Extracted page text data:
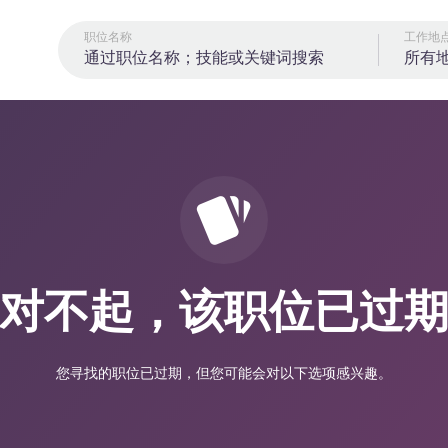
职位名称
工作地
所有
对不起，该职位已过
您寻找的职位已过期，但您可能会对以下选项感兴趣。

==

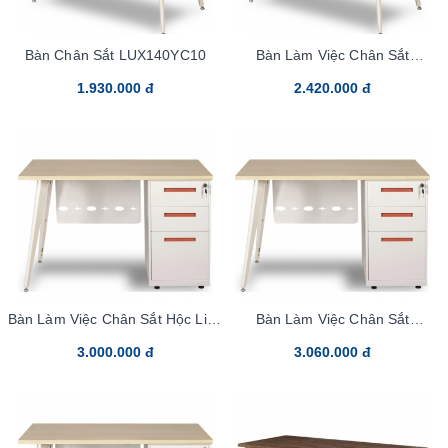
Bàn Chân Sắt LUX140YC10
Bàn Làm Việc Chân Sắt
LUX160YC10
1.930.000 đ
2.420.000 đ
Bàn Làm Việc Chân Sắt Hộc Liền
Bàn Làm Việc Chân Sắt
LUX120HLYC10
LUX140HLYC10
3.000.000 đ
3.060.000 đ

The task:
Check the records above line by line and tally those holding the string "Chân". Answer with the number only.

Answer section:
4